Verhave’s book is a treat, as it took me on a journey learning about his lifelong mission to popularize medicine and educate people, and getting to know the person behind this public health advocate for policies that take into account the social determinants of health. To do so, he had to leave the “ivory tower” of science, using his typewriter as ‘a weapon against medical abuses and a fist to bounce the table’. And it bounced. He rallied the public against tuberculosis in Detroit, unsilenced “the big S” of syphilis (a condition that had become highly prevalent during the economic crisis in the 1920s with one out of ten Americans infected), and steering polio eradication. His quest resulted in more than 200 articles on the common health problems of his time: the dangers of raw milk, maternal deaths, childbed fever, diabetes, parrot fever, health insurance, and the deplorable health situation in Midwestern states and city slums.
Ingeniously, Jan Peter Verhave interweaves Paul de Kruif’s work as a catalyst for change with a quite detailed account of his personal life, his flamboyant life style, and his friendship with famous writers, including the poet Ezra Pound, Ernest Hemingway, John Steinbeck, and Sinclair Lewis, with whom he wrote Arrowsmith – a novel about a young medical doctor who gradually diverges from caring for patients to focusing on public health and controlling disease outbreaks. As a “champion for the poor” he was on speaking terms with President Franklin D. Roosevelt, and a close friend of Vice-President Henry Wallace and Surgeon General Thomas Parran.
In many ways, he was ahead of his time, as De Kruif fully understood the public benefit of disseminating his work using mass media like theatre, film, radio, and even the new medium of the 1930s, comic books. The staging of one of his plays Yellow Jack in the Netherlands in 1934 impressed the audience, though considered a dicey experiment of bringing science to the stage. The play was based on a chapter in Microbe Hunters on the tragic death of yellow fever researchers dying in Cuba from experimental exposure to infective mosquitos.
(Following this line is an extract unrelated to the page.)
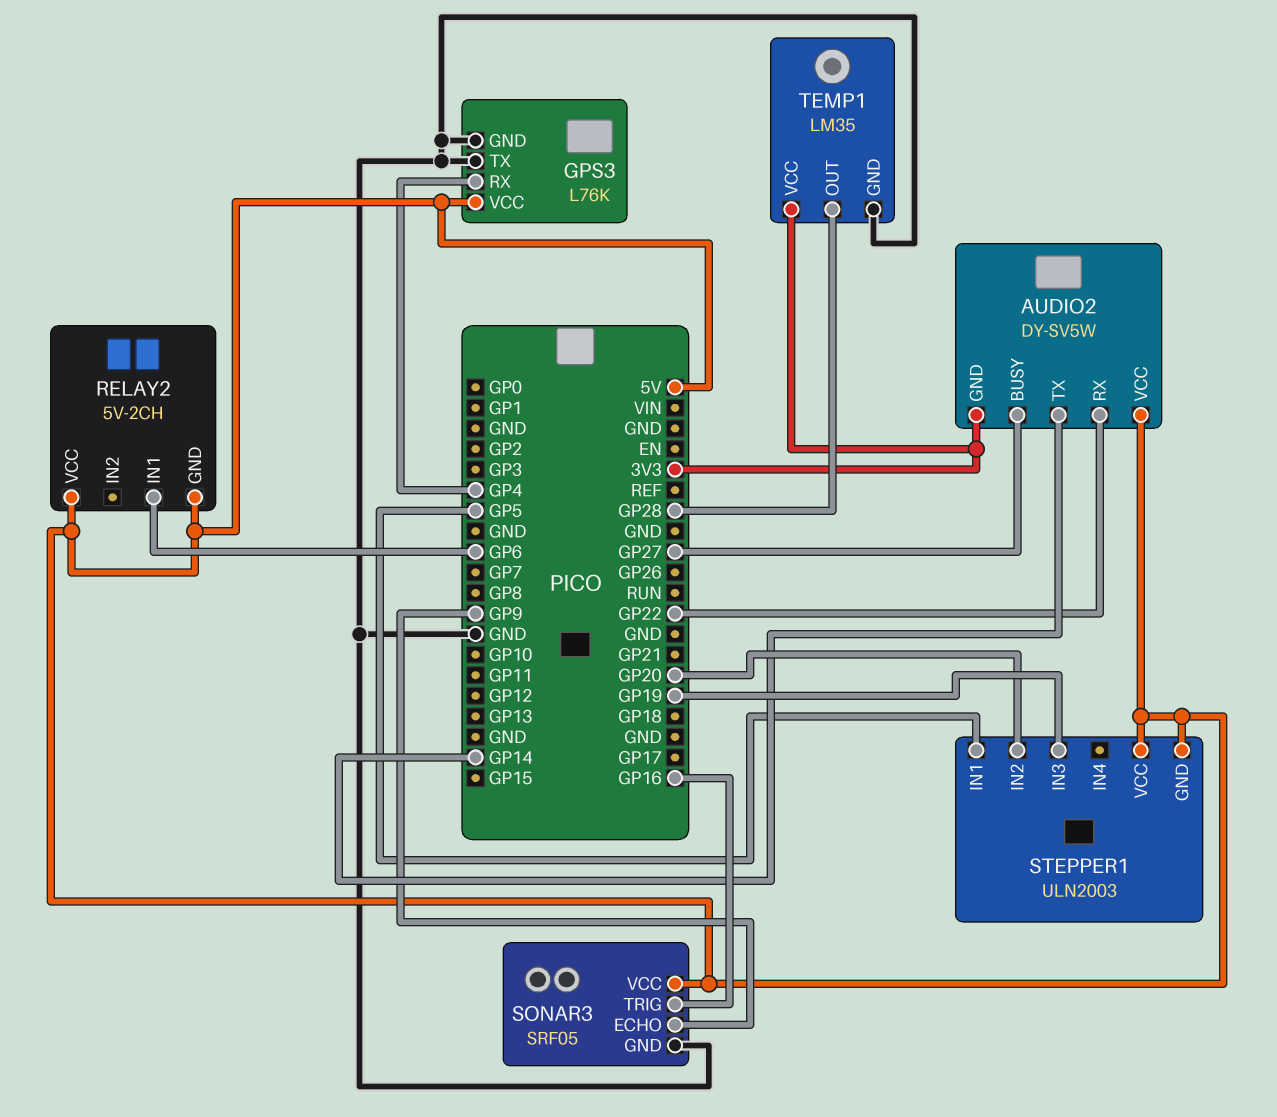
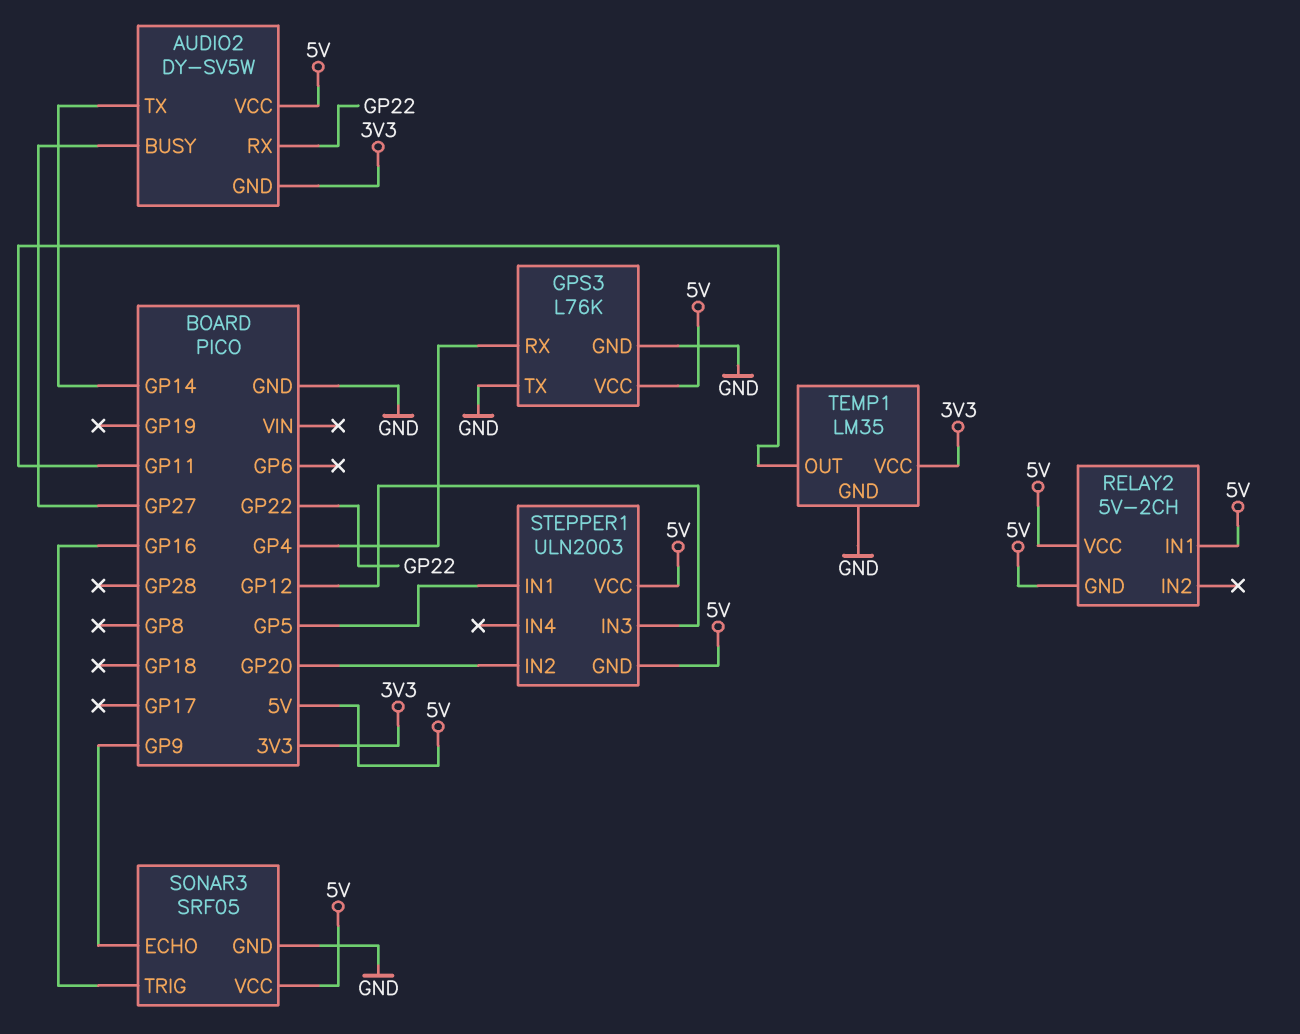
RELAY2 pin IN1: GP6 -> 5V
STEPPER1 pin IN3: GP19 -> GP12
TEMP1 pin OUT: GP28 -> GP11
Six hundred words are not enough to cover the wealth of information Verhave presents us in the more than 600 pages of a biography of ‘a hard-drinking womanizer with a blasphemous tongue’, as Verhave describes De Kruif in his foreword. For Verhave, retired biologist and parasitologist (and author of The Moses of Malaria (2011), a biography of the parasitologist Schwellengrebel), it was clear that the man who fought against poverty and horrible diseases deserved more attention. He definitely succeeded in placing De Kruif in the spotlight by taking us along ‘a medical history, a history of taking risks in moving doctors, scientists and lay people toward each other and toward a commonly shared healthcare system’. A story to note and to learn from.